╭──

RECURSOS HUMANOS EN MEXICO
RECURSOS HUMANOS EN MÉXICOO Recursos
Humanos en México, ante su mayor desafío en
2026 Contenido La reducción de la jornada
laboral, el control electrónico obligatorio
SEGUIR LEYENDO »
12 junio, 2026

╰──
╭──

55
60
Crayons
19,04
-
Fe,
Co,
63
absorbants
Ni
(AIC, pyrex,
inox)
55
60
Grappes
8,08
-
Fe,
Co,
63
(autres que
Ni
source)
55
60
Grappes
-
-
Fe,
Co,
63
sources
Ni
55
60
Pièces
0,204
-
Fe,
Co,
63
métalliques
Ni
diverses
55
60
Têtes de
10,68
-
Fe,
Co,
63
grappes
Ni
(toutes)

╰──

TASK >> Please give the stretch from the line containing "RECURSOS HUMANOS EN MEXICO" through the line containing "12 junio, 2026", both included, as a JSON list of strings with one string per line and no blank lines.

OUTPUT FOR THIS TASK >>
[
  "RECURSOS HUMANOS EN MEXICO",
  "RECURSOS HUMANOS EN MÉXICOO Recursos",
  "Humanos en México, ante su mayor desafío en",
  "2026 Contenido La reducción de la jornada",
  "laboral, el control electrónico obligatorio",
  "SEGUIR LEYENDO »",
  "12 junio, 2026"
]